The study by Ahmadi et al. 2020 [
10] gave a clearer breakdown of the bands for the Shannon, spectral, and Renyi entropy, although only the precision and recall values were reported, not accuracy, and the broad band was not analysed. In addition, the values reported for the delta and theta bands are exactly the same, which is statistically unlikely and is not reflected in the ROC curves also given. Therefore, the values reported in the current version of this paper for one of these bands may be incorrect. The delta, theta, and gamma bands for all entropy measures and Shannon entropy in the alpha band all return low performance metrics of roughly chance accuracy. The beta band, and spectral and Renyi entropy in the alpha band, however, return mostly 70% precision and 60% recall. ROC analysis showed that the beta band outperformed the delta, theta, alpha, and gamma bands.
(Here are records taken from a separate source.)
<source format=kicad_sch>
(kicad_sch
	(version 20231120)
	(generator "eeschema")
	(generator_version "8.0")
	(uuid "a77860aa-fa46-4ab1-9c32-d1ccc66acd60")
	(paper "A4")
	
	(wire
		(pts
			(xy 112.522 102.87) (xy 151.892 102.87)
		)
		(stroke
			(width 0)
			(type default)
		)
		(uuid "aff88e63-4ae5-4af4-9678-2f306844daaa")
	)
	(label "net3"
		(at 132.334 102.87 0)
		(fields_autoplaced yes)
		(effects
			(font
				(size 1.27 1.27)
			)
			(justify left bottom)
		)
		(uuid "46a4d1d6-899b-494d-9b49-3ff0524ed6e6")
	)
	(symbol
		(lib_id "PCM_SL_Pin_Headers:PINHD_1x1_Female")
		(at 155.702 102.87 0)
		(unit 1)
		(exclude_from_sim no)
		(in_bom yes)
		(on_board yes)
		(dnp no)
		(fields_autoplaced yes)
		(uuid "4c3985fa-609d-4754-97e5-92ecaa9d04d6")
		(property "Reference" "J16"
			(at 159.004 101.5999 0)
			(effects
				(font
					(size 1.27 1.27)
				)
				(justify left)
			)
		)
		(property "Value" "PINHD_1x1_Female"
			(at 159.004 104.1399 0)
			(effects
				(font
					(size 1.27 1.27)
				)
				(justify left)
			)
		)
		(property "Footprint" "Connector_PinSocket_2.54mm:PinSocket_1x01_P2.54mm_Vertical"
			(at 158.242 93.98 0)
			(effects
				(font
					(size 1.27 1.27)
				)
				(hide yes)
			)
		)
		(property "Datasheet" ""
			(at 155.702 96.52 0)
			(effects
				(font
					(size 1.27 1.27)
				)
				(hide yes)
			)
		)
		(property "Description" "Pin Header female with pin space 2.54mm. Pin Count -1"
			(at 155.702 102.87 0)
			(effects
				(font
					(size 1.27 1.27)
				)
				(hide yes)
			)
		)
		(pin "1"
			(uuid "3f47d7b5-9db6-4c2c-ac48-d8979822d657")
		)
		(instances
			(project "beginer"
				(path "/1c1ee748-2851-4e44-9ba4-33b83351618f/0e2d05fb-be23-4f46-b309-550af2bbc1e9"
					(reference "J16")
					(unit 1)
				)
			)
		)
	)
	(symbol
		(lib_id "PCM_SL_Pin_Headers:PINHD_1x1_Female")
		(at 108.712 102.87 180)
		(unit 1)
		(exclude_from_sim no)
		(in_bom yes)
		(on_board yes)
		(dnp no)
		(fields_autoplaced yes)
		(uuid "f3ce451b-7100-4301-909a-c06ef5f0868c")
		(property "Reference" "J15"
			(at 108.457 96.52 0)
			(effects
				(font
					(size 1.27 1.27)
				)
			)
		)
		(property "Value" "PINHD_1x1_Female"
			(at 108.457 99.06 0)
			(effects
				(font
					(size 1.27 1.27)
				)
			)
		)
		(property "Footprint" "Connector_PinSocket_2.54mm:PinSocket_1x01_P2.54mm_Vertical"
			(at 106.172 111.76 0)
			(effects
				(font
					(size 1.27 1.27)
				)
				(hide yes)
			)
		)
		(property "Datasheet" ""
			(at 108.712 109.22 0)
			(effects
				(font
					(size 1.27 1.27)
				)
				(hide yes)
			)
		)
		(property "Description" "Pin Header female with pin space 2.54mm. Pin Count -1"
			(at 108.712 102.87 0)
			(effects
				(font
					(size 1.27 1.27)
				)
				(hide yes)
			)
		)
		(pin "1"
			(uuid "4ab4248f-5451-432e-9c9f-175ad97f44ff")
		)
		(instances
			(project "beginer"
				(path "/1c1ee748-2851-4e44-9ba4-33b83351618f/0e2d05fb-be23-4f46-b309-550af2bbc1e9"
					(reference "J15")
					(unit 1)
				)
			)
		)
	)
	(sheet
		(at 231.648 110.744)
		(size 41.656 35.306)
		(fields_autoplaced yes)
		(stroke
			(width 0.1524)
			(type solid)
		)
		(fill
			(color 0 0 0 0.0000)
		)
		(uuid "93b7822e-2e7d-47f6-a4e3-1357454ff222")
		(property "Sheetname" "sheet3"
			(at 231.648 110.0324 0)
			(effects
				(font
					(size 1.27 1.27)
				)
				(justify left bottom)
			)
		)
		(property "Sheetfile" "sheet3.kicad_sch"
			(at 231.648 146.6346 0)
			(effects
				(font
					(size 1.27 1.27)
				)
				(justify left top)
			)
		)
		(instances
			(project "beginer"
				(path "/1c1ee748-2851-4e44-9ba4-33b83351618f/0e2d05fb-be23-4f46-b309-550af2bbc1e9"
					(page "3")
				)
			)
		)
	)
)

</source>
The alpha band performed well, but much worse than the beta. The delta and theta bands were similar to random chance, and gamma distinctly underperformed for all measures. For the current analysis, the Renyi entropy does show that delta is one of the bands less likely to help differentiate PNES from epilepsy, but disagrees for the theta, alpha, beta, and gamma bands, which all return good and fairly similar accuracies. These trends reported by Ahmadi et al. (2020) were more similar to those for the sample, approximate, spectral, and SVD entropies; where gamma significantly underperformed. Spectral entropy also showed a slight increase in beta band accuracies, but only spectral entropy showed this, and delta performed on par with the other bands.
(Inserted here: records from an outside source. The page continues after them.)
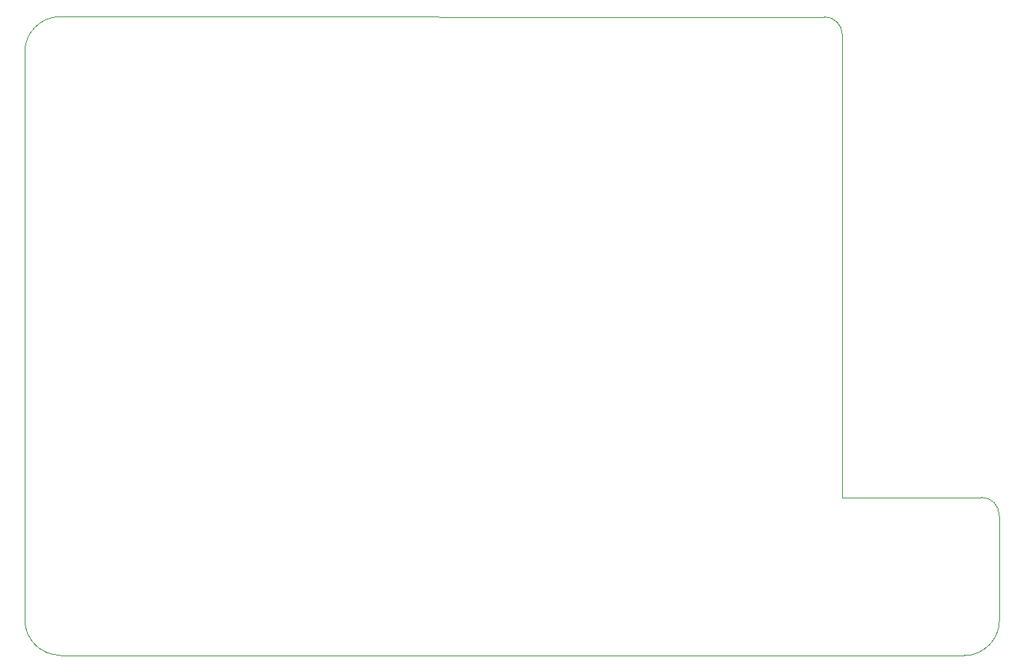
<source format=gm1>
G04 #@! TF.GenerationSoftware,KiCad,Pcbnew,7.0.8*
G04 #@! TF.CreationDate,2023-10-30T19:17:05-05:00*
G04 #@! TF.ProjectId,DiffGPS_Hardware,44696666-4750-4535-9f48-617264776172,rev?*
G04 #@! TF.SameCoordinates,Original*
G04 #@! TF.FileFunction,Profile,NP*
%FSLAX46Y46*%
G04 Gerber Fmt 4.6, Leading zero omitted, Abs format (unit mm)*
G04 Created by KiCad (PCBNEW 7.0.8) date 2023-10-30 19:17:05*
%MOMM*%
%LPD*%
G01*
G04 APERTURE LIST*
G04 #@! TA.AperFunction,Profile*
%ADD10C,0.100000*%
G04 #@! TD*
G04 APERTURE END LIST*
D10*
X136271000Y-42037000D02*
X49786779Y-42011492D01*
X156049375Y-98449984D02*
G75*
G03*
X154050000Y-96400000I-1999375J49984D01*
G01*
X45836800Y-110250000D02*
G75*
G03*
X49850000Y-114263200I4013200J0D01*
G01*
X134416800Y-114300000D02*
X49850000Y-114263200D01*
X138300000Y-96400000D02*
X138303000Y-44069000D01*
X152062500Y-114300000D02*
G75*
G03*
X156075700Y-110286800I0J4013200D01*
G01*
X49786779Y-42011493D02*
G75*
G03*
X45836802Y-46140400I50021J-4001707D01*
G01*
X138303000Y-44069000D02*
G75*
G03*
X136271000Y-42037000I-2032000J0D01*
G01*
X156075700Y-110286800D02*
X156049375Y-98449984D01*
X134416800Y-114300000D02*
X152062500Y-114300000D01*
X45836800Y-46140400D02*
X45836800Y-110250000D01*
X154050000Y-96400000D02*
X138300000Y-96400000D01*
M02*

</source>
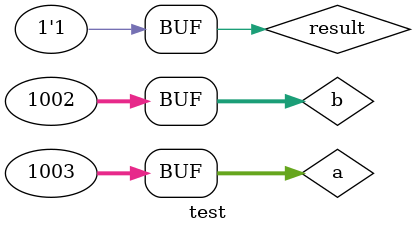
<source format=v>
/*
 * Copyright (c) 2000 Steven Wilson (stevew@homeaddress.org)
 *
 *    This source code is free software; you can redistribute it
 *    and/or modify it in source code form under the terms of the GNU
 *    General Public License as published by the Free Software
 *    Foundation; either version 2 of the License, or (at your option)
 *    any later version.
 *
 *    This program is distributed in the hope that it will be useful,
 *    but WITHOUT ANY WARRANTY; without even the implied warranty of
 *    MERCHANTABILITY or FITNESS FOR A PARTICULAR PURPOSE.  See the
 *    GNU General Public License for more details.
 *
 *    You should have received a copy of the GNU General Public License
 *    along with this program; if not, write to the Free Software
 *    Foundation, Inc., 59 Temple Place - Suite 330, Boston, MA 02111-1307, USA
 */

/*
 *  This test looks for >= operation in a continuous assignment.
 */
module test;

integer a;
integer b;
wire  result;
integer error;

assign result = (a >= b);

initial
  begin
    a =  0;
    b = 0;
    error = 0;
    #5 ;
    if( result !== 1'b1)
       error =1;
    a = 1;
    #5;
    if( result !== 1'b1)
       error =1;

    b = 1;
    #5 ;
    if( result !== 1'b1)
       error =1;

    a = 1001;
    b = 1002;
    #5 ;
    if( result !== 1'b0)
       error =1;
    a = 1003;
    #5 ;
    if( result !== 1'b1)
       error =1;

    if(error === 0)
	    $display("PASSED");
    else
	    $display("FAILED");
  end

endmodule

</source>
A limitation of our study is that the two classes are not age- or sex-matched. The ages are similar enough that significant influence is unlikely. However, the PNES group has significantly more females than males, whereas the epilepsy group has more males than females. This is due to PNES being more commonly diagnosed in females than males by a factor of 3:1 [
54,
55]. In previous studies [
56,
57,
58], machine learning has been successfully used to separate EEG entropy measures of females and males; therefore, it is possible that the balanced accuracies were inflated by the disparity in sex between the two groups. To ensure that this disparity did not have a significant impact, the model that returned the highest accuracy (Renyi entropy with a kNN classifier, with the delta, theta, alpha, beta, and gamma bands inputted as separate features) was trained and tested again with a subset of subjects that were age- and sex-matched. This matched dataset included 50 subjects with a ratio of 11 females to 14 males in both classes, and the epilepsy group had a mean age of 39.16 ± 11.86 while the PNES group had 38.52 ± 10.96. The accuracy, precision, and recall of the matched dataset were 95.40%, 97.10%, and 93.33%. Therefore, the balanced accuracy and precision increased slightly while the recall decreased slightly. Considering this outcome and the similarities in the literature, it is still reasonable to conclude that the difference in sexes between the classes had a minor impact and that entropy measures are indeed powerful measures in differentially diagnosing PNES and epilepsy. Another limitation is that the data includes both preictal (before seizure) and interictal (resting) recordings. Therefore, it is not possible to separate the impacts of these different types of data on the results. Finally, due to a small patient cohort, the current study used ten-fold cross-validation to assess the classifiers. Therefore, samples from each subject were present in both the training and testing datasets. While this is a limitation, it demonstrates that this method is viable and, if trained on a larger population, could be beneficial in clinical contexts.